How to complete this task:
Pictures excluded, output exactly the lines from the one containing "pinky dip: (388, 411)" through the last line of the listing below.

• • • • •

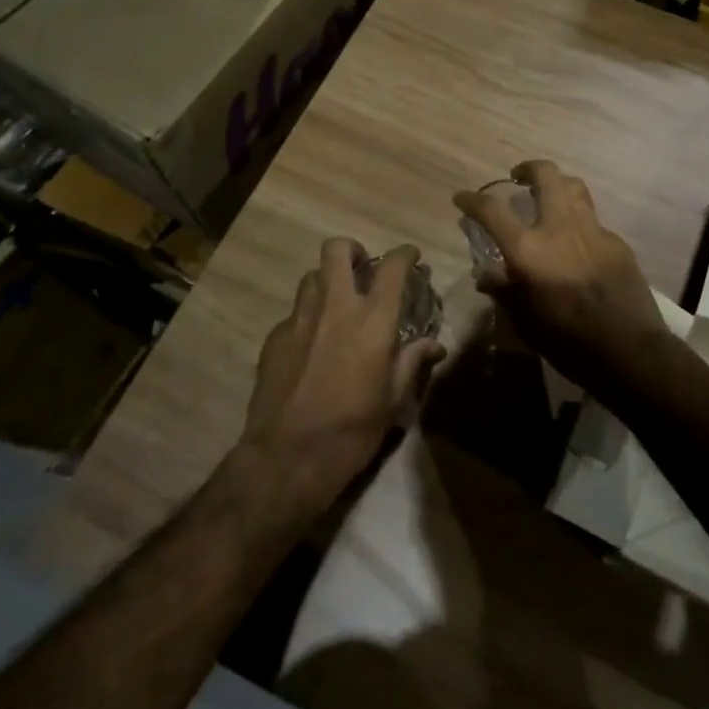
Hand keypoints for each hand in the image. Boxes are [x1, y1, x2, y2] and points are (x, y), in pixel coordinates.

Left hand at [239, 239, 445, 516]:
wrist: (287, 458)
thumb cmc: (352, 430)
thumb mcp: (393, 400)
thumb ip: (412, 362)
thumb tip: (434, 345)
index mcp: (372, 320)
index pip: (392, 267)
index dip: (405, 254)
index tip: (411, 256)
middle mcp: (335, 307)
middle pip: (337, 250)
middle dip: (353, 250)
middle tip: (364, 267)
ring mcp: (299, 319)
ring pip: (312, 276)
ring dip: (328, 281)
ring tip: (338, 304)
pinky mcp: (274, 338)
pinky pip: (295, 312)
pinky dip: (309, 317)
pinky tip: (314, 344)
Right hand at [454, 161, 668, 389]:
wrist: (628, 351)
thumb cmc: (567, 341)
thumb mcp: (524, 321)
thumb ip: (503, 290)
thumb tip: (486, 274)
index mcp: (529, 249)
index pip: (492, 210)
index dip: (472, 200)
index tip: (462, 198)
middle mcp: (560, 228)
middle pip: (546, 175)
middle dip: (528, 168)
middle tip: (518, 177)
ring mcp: (593, 231)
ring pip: (574, 187)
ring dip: (557, 185)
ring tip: (548, 198)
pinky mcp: (617, 242)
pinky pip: (593, 220)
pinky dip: (578, 222)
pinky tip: (576, 244)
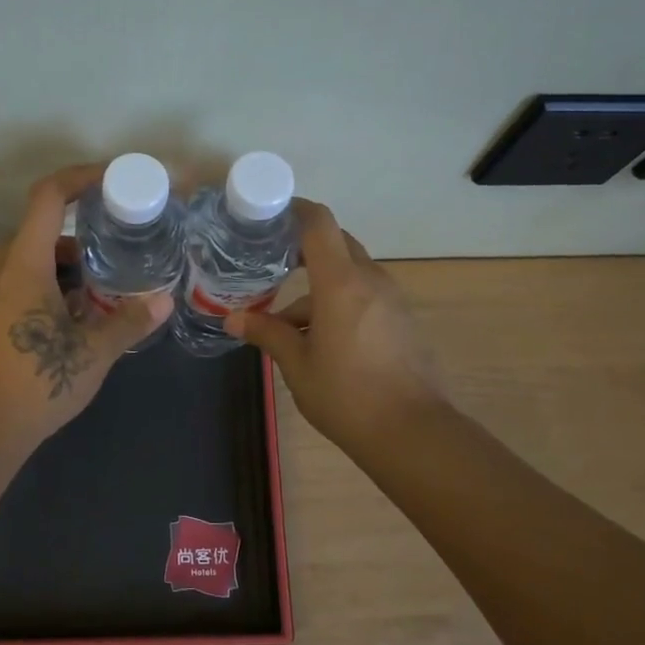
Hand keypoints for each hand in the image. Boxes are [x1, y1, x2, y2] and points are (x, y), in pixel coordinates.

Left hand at [0, 164, 172, 461]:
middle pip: (39, 232)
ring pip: (27, 265)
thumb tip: (165, 301)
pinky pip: (15, 290)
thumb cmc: (34, 382)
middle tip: (117, 247)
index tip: (112, 180)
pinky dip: (45, 291)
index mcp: (23, 263)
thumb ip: (129, 322)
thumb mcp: (93, 353)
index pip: (49, 196)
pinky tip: (70, 324)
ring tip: (101, 290)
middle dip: (80, 235)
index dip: (81, 178)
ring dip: (63, 268)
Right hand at [226, 200, 447, 455]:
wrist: (412, 433)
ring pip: (349, 275)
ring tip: (282, 322)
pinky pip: (364, 296)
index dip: (294, 211)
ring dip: (318, 287)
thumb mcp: (297, 365)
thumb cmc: (346, 395)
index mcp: (341, 282)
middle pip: (336, 244)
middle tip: (268, 262)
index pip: (319, 224)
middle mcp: (370, 280)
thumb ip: (267, 333)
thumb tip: (232, 319)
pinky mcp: (401, 320)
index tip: (269, 217)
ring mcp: (391, 300)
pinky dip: (338, 303)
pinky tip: (317, 340)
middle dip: (302, 248)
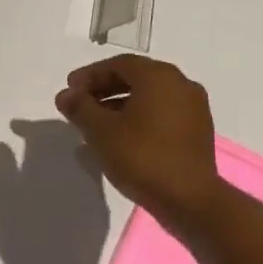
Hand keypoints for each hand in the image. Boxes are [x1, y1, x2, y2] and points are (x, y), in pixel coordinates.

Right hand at [54, 55, 221, 228]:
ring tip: (96, 123)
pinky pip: (162, 113)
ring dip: (120, 104)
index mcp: (159, 77)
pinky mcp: (197, 130)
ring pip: (150, 96)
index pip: (119, 64)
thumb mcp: (101, 132)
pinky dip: (139, 117)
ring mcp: (194, 108)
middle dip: (104, 88)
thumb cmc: (141, 158)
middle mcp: (181, 84)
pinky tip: (121, 137)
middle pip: (136, 77)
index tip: (70, 90)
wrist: (189, 199)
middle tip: (80, 103)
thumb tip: (65, 95)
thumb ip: (80, 108)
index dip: (90, 75)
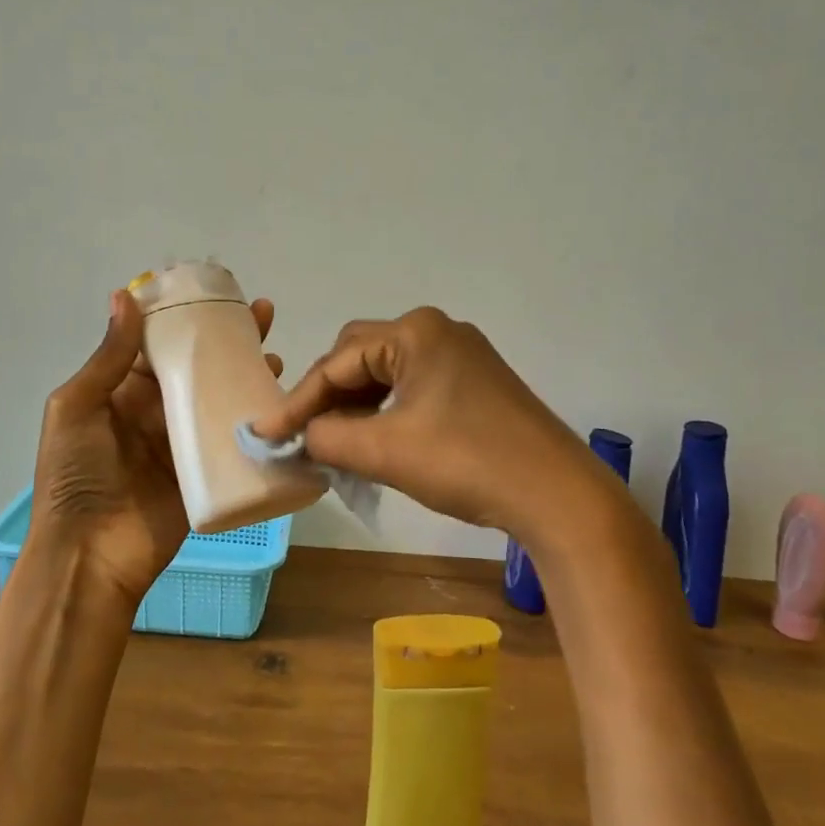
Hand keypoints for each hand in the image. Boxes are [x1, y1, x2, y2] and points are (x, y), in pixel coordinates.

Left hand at [30, 288, 280, 603]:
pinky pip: (231, 435)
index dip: (185, 316)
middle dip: (227, 338)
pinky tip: (277, 396)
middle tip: (262, 313)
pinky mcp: (206, 469)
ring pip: (219, 394)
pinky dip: (254, 415)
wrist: (91, 555)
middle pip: (197, 364)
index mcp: (123, 390)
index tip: (216, 290)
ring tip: (274, 351)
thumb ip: (108, 357)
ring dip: (246, 371)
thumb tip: (126, 296)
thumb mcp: (76, 408)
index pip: (159, 342)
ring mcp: (183, 439)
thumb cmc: (75, 475)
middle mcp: (157, 408)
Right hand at [251, 307, 609, 545]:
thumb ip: (329, 438)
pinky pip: (415, 386)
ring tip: (334, 442)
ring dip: (358, 405)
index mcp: (415, 332)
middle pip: (361, 356)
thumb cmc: (466, 462)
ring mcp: (462, 355)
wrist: (558, 495)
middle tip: (302, 435)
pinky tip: (376, 439)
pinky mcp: (477, 382)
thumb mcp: (386, 451)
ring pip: (388, 373)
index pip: (339, 361)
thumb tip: (303, 436)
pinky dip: (388, 411)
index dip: (299, 400)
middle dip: (328, 396)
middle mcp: (438, 330)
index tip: (266, 433)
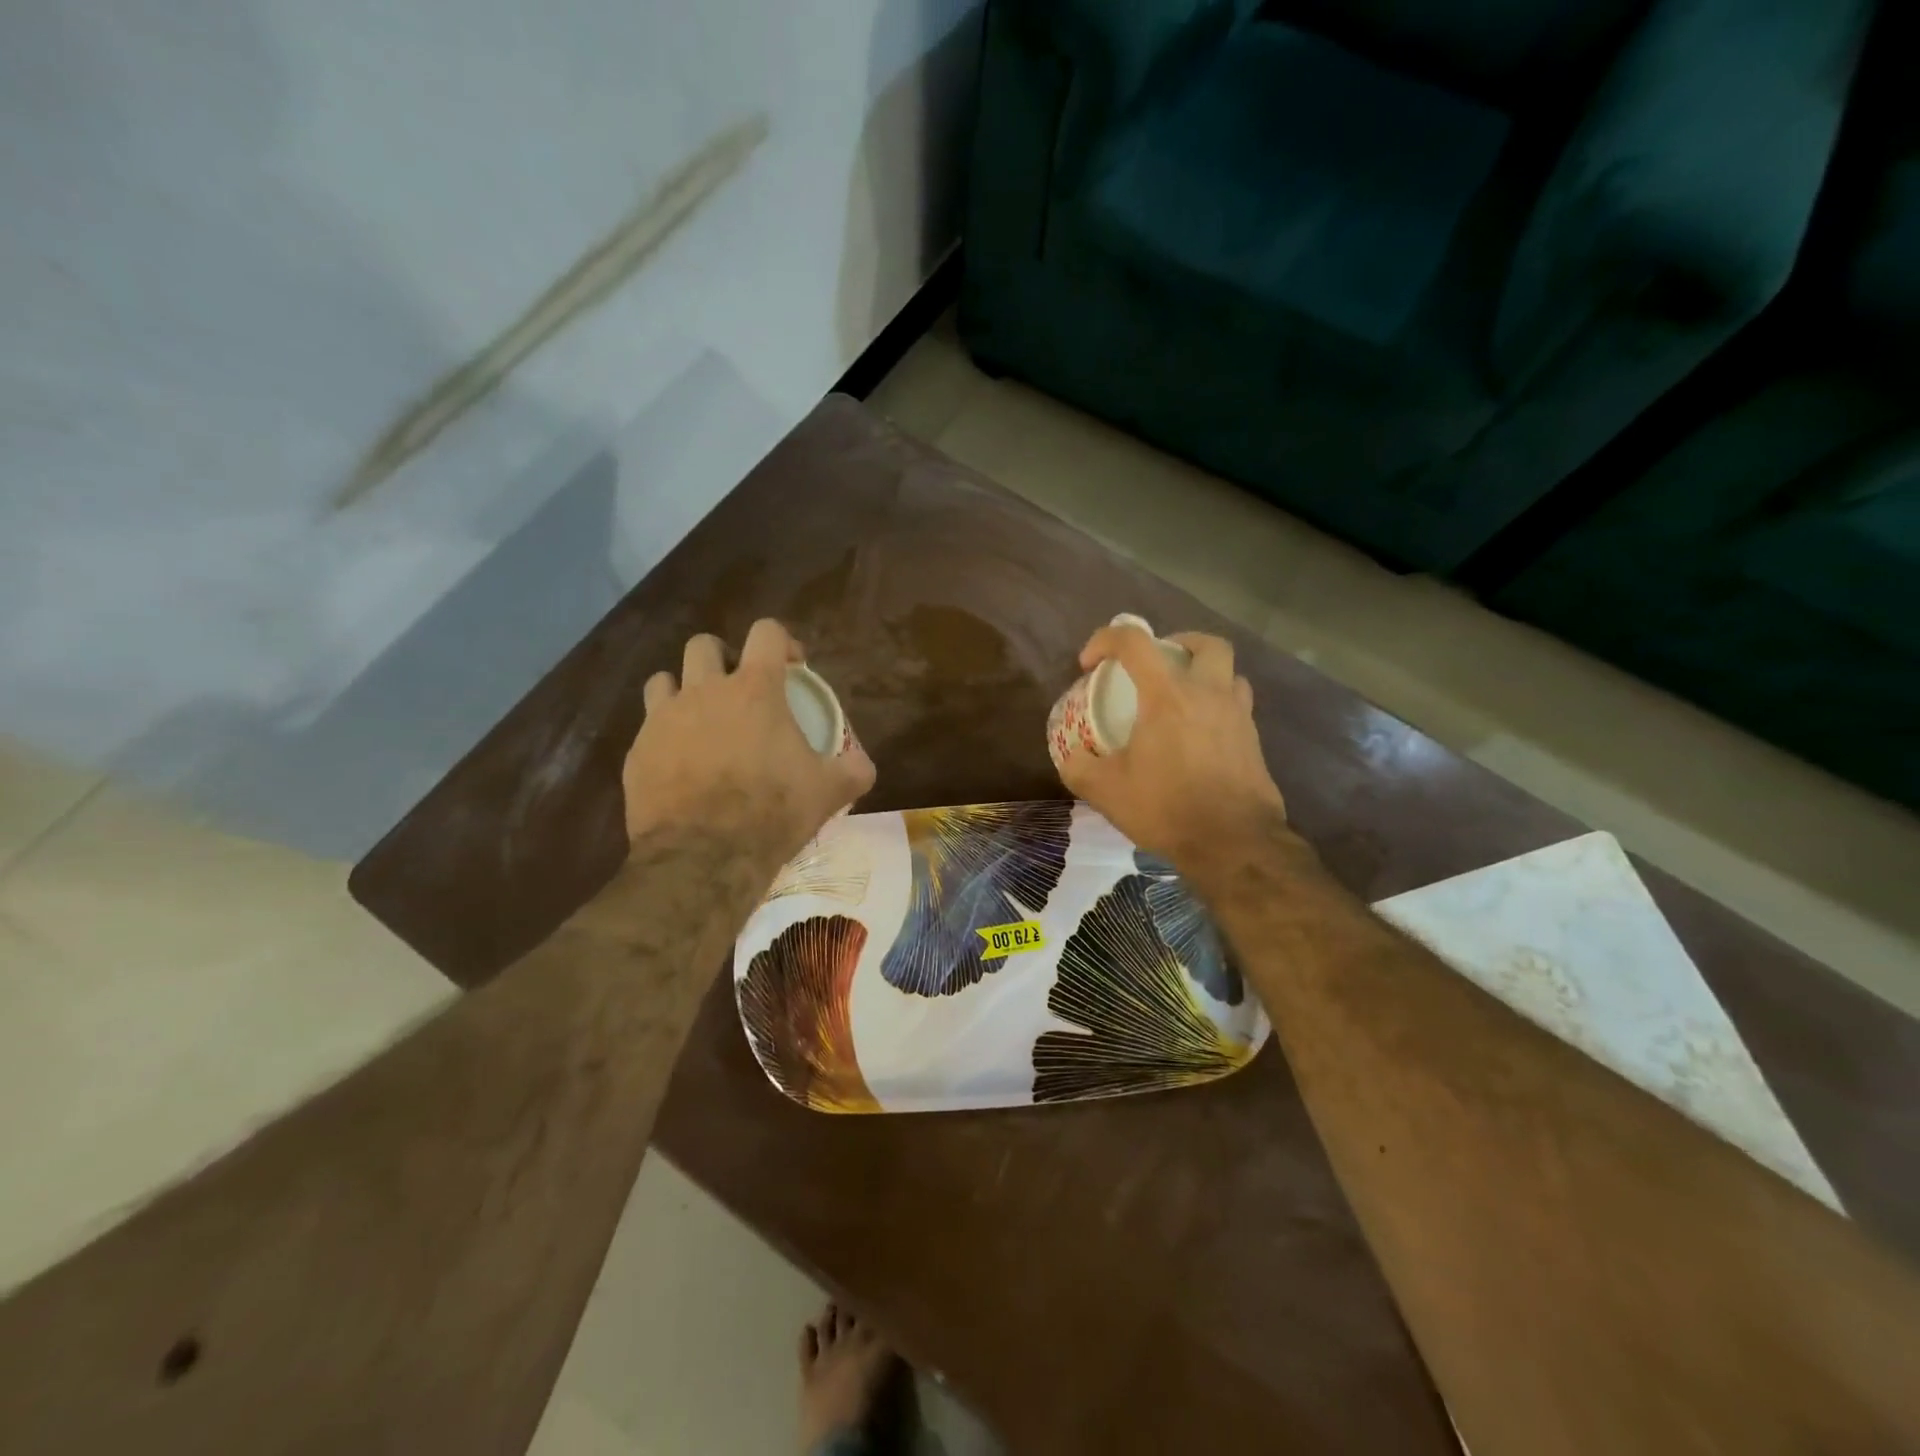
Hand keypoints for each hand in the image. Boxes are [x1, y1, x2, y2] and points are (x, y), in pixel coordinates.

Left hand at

• • • • •

Task output:
pinky dip: (388, 411)
index dip: (299, 400)
middle dip: (328, 396)
middle mcp: (438, 330)
index tip: (266, 433)
Hand keypoints for each hand in the image. Boxes are [x1, y1, x2, y2] and points are (x, y), in pixel coordinates.

Left hand at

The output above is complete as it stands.